School project turns a vintage ute into a solar-powered electric vehicle

26 April 2022

This article first appeared in the Australian Financial Review Weekend on Saturday 23 April, 2022.


Written by Fran Molloy

In the low-emission, circular economy world that we're all working towards to ensure a better future for the children currently in school, the ability to creatively repurpose and improve redundant items will become essential life and career skills. 

Girls at Sydney's Queenwood School will be ahead of the game on this score, thanks to practical and innovative real-world engineering projects such as the current "QUTE" (Queenwood Ute) conversion. Building the QUTE is a hands-on, environmentally friendly exercise where students are supported in turning a vintage 40-year-old ute into a solar-powered electric vehicle that will be used for school deliveries, using reclaimed parts and applying newly acquired skills as they go. 
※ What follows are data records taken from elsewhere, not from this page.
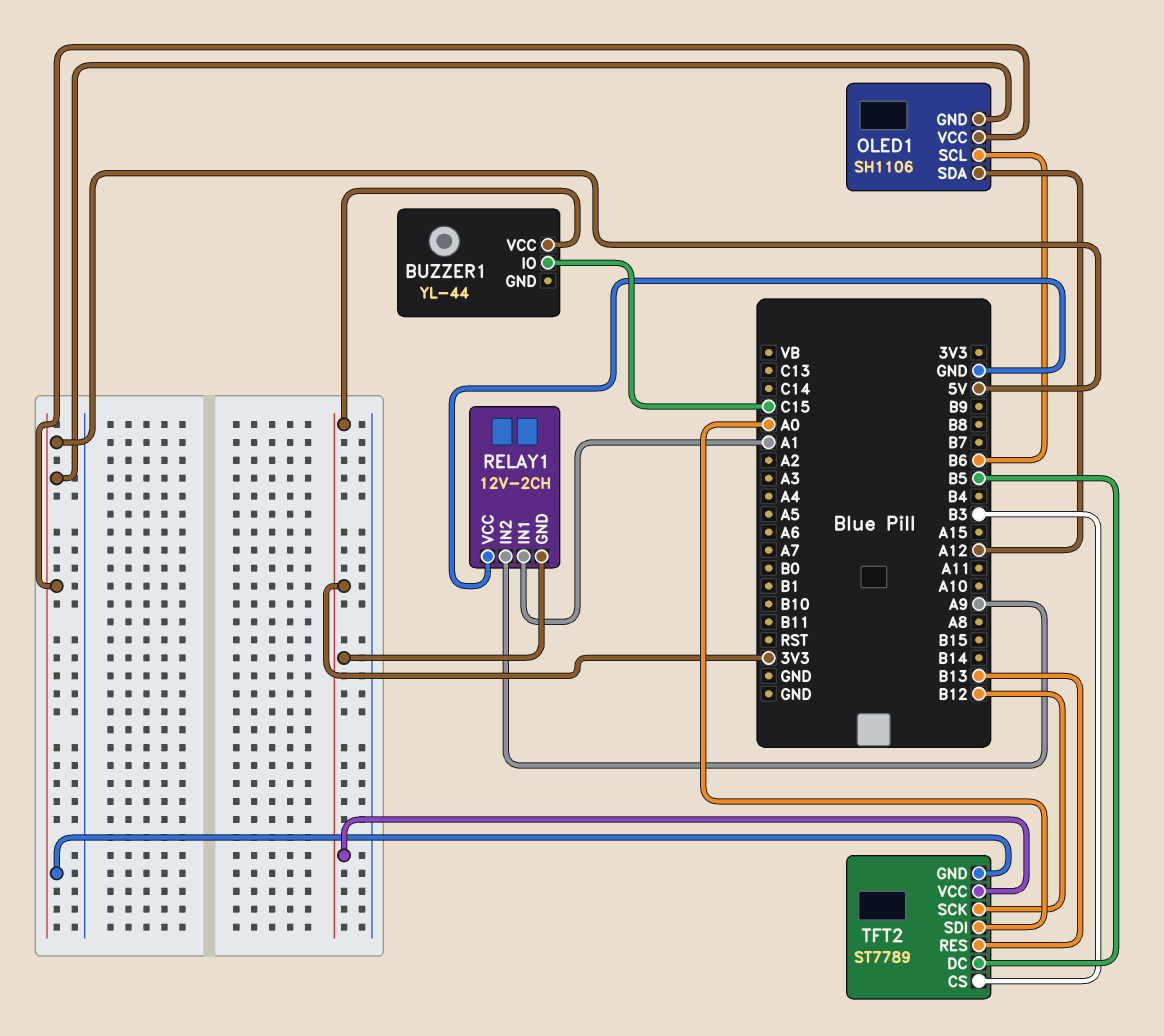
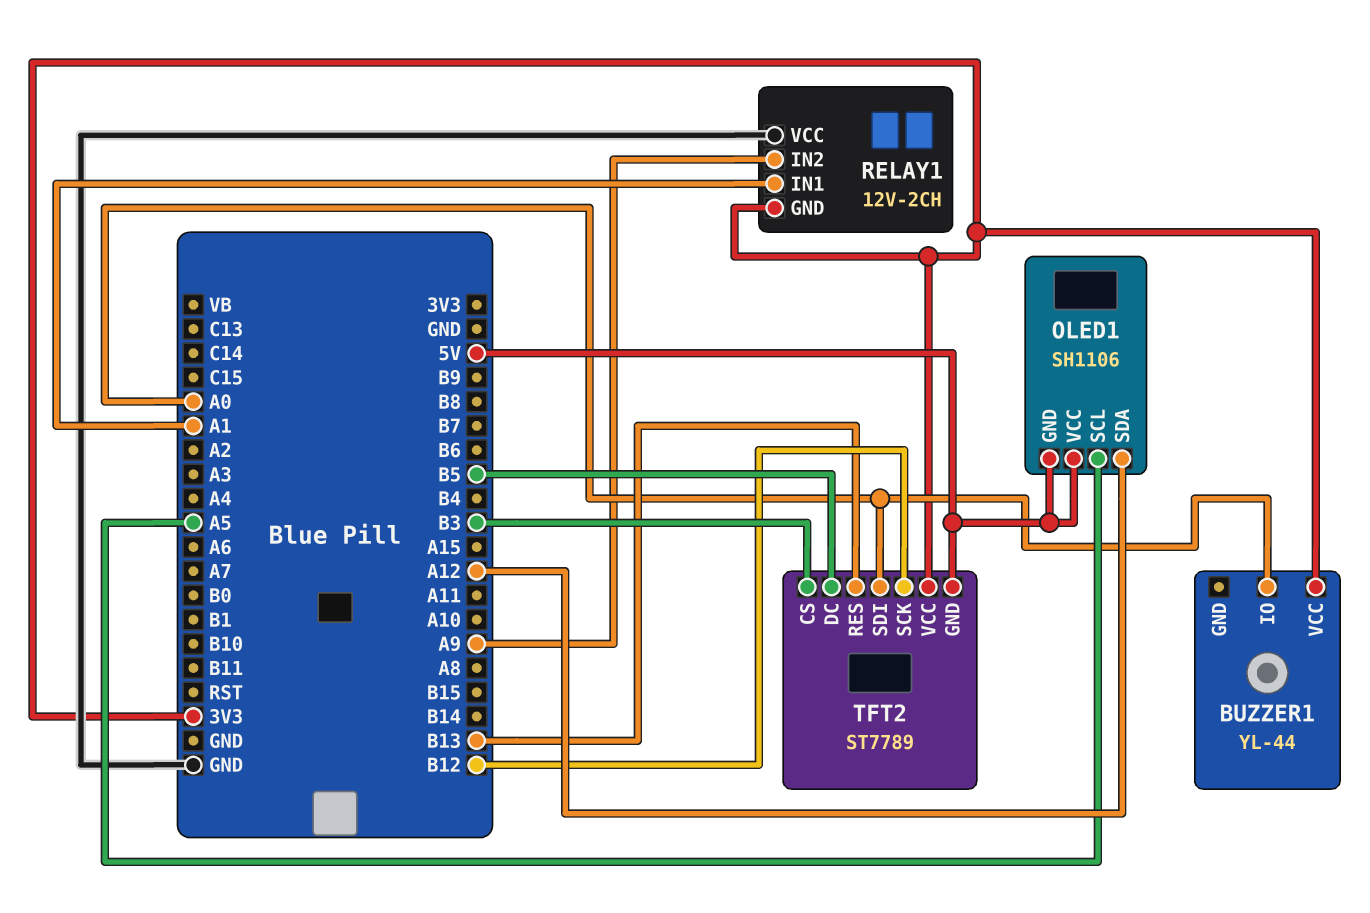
BUZZER1 pin IO: C15 -> A0
OLED1 pin SCL: B6 -> A5

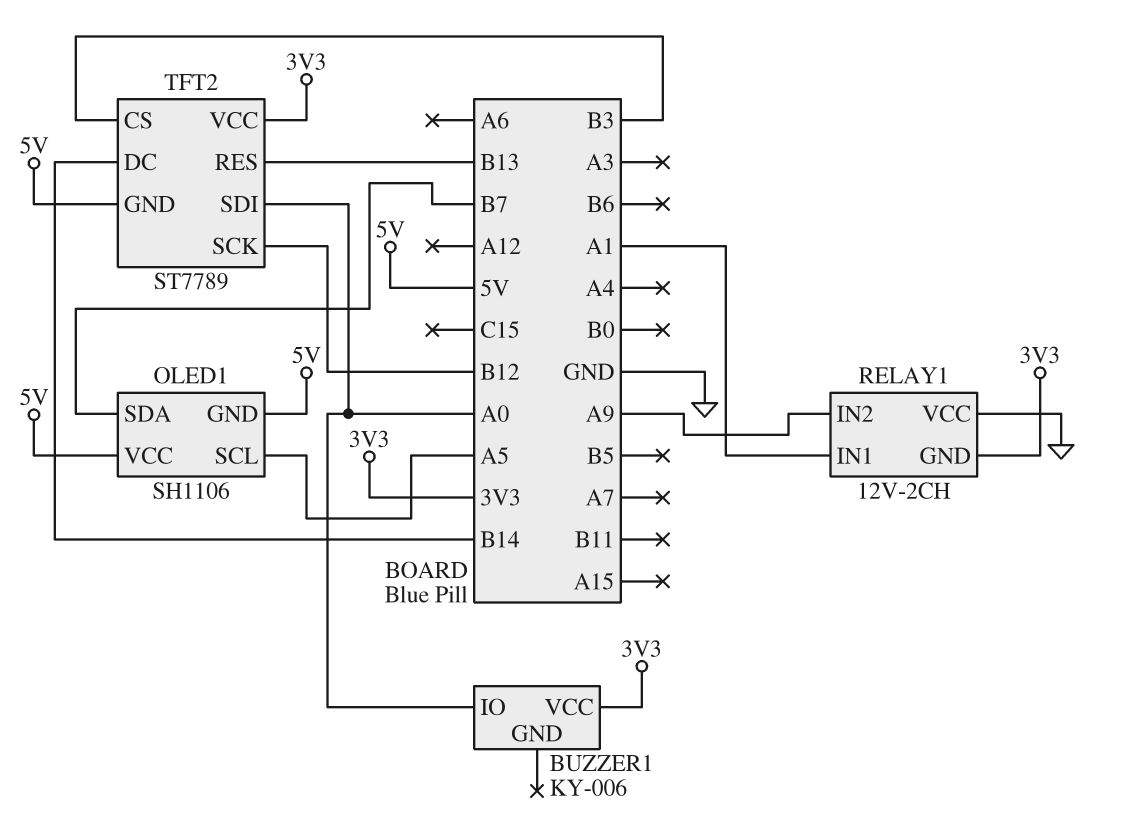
BUZZER1: YL-44 -> KY-006
OLED1 pin SDA: A12 -> B7
TFT2 pin DC: B5 -> B14

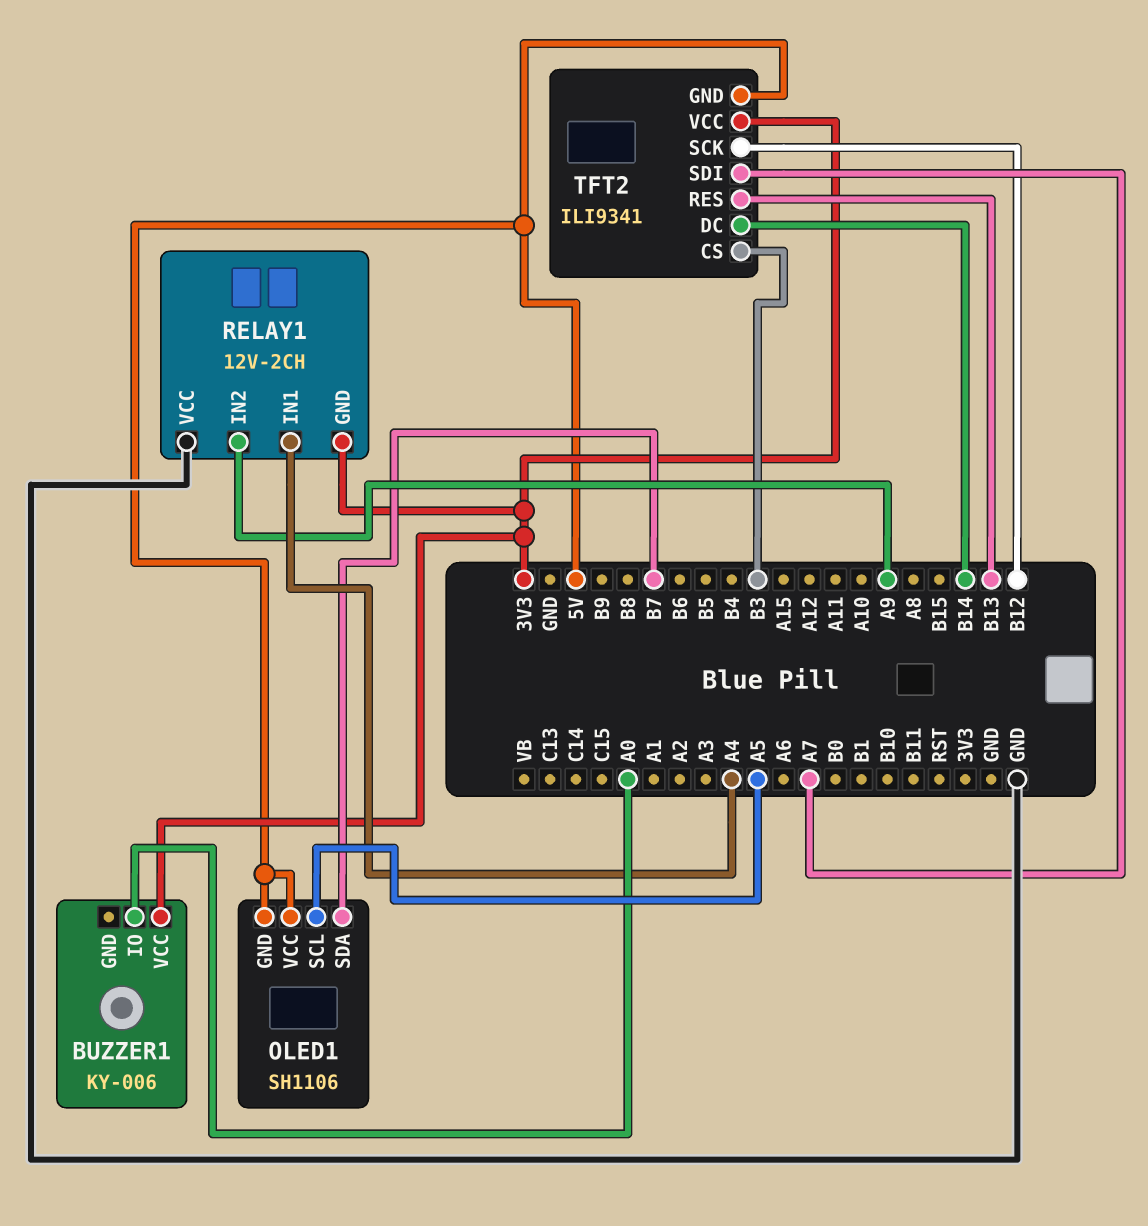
RELAY1 pin IN1: A1 -> A4
TFT2: ST7789 -> ILI9341
TFT2 pin SDI: A0 -> A7

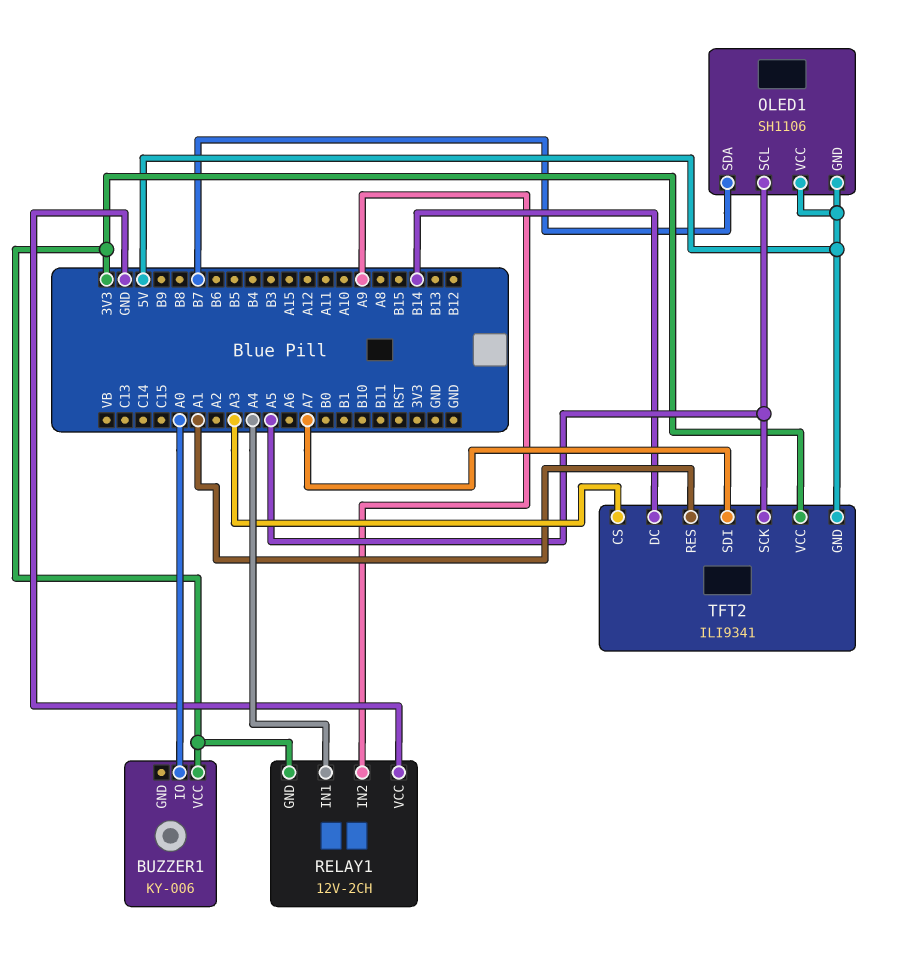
TFT2 pin CS: B3 -> A3
TFT2 pin RES: B13 -> A1
TFT2 pin SCK: B12 -> A5

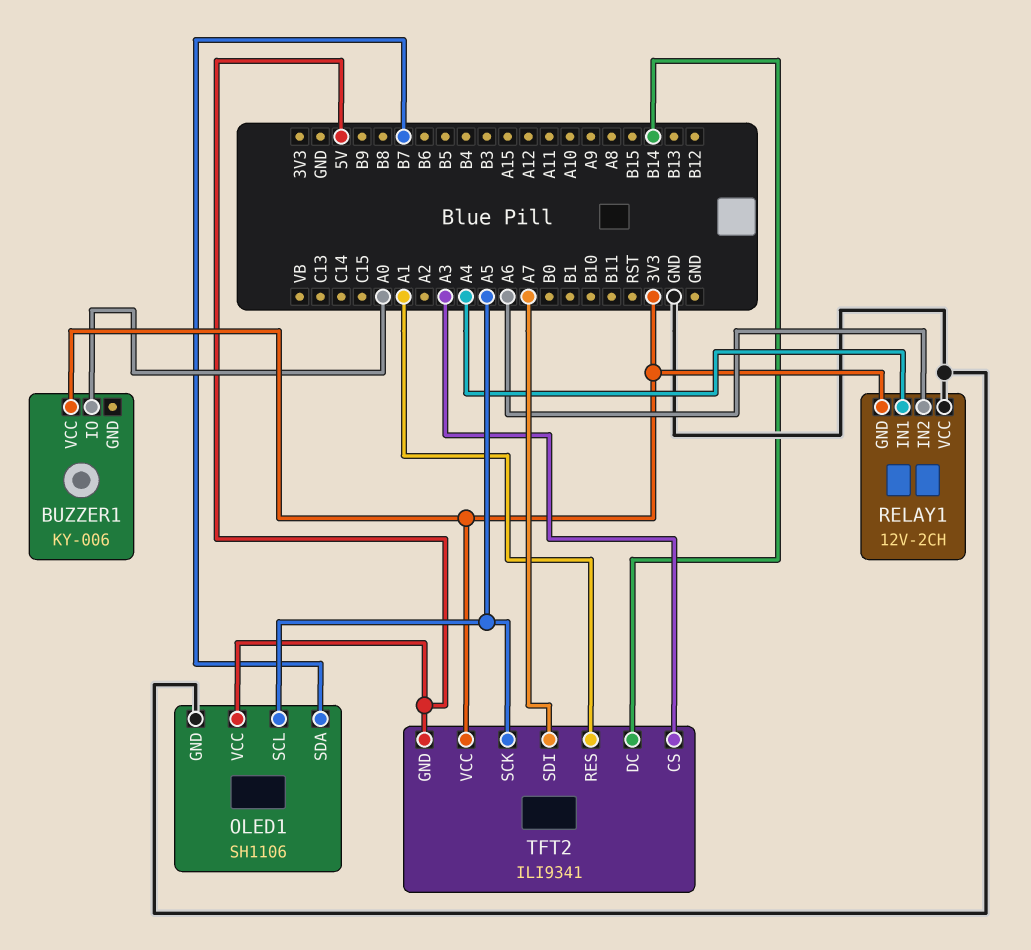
OLED1 pin GND: 5V -> GND
RELAY1 pin IN2: A9 -> A6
Earlier this year, Queenwood science and technology teacher Andrew Draper assembled a group of students from years 8 – 12 who volunteered to work on the transition of the donated vehicle: a 1975 Suzuki Carry missing its engine, its gearbox and even its seats. 

Meeting after school over many weeks, the girls removed various redundant parts such as the radiator, making room for an electric motor with batteries (repurposed from a wrecked Nissan Leaf electric car), and reusing parts donated from various vehicles to build the QUTE, which will be charged by solar panels. 

The project is the latest in a range of opportunities for Queenwood students offered through the school's Advanced Technologies and Engineering (ATE) program, which has been running for more than five years. These include building various electronic devices, joining solar racing and robotics challenges, and even building their own guitars – projects that teach practical skills, and involve personal growth that has both academic and social benefits. 

"Each of these projects involves many hours of toil towards a goal which can seem, at times, very distant," Draper says, adding that, along with learning engineering skills, students learn the rewards of delayed gratification, as they commit to a task, triumph over failure and patiently persevere to take pride in the outcome of their work. 

Queenwood principal Elizabeth Stone says that the QUTE project is a great example of the school's mission to inspire students to work towards a higher goal, and tapping into the support and connection with community and industry to do so. 

"We've had experts in EVs [electric vehicles] come out to talk to the students in our QUTE crew about the industry, its opportunities and challenges, and carbon-zero solutions – and they have been so supportive," she says. 

"It helps the students to see the impact that this can have on our future as a nation." 
Stone says that engineering, coding and other STEM activities are popular at the school because they are fun and interesting. 

"There is a subliminal message if you are constantly reassuring girls that they, too, can be engineers; implicit in that message is, someone thinks you can't," she says. 

"We believe that much of the barrier to women's participation in technology and engineering is imagined – it's created by our own perceptions, and once that barrier is in place, you have to work to undo those perceptions," Stone adds . 

"Instead, as a girls' school, Queenwood has an environment where those perceptions don't arise, because it's normal that everybody in the physics class and the coding club and who is doing engineering is a girl."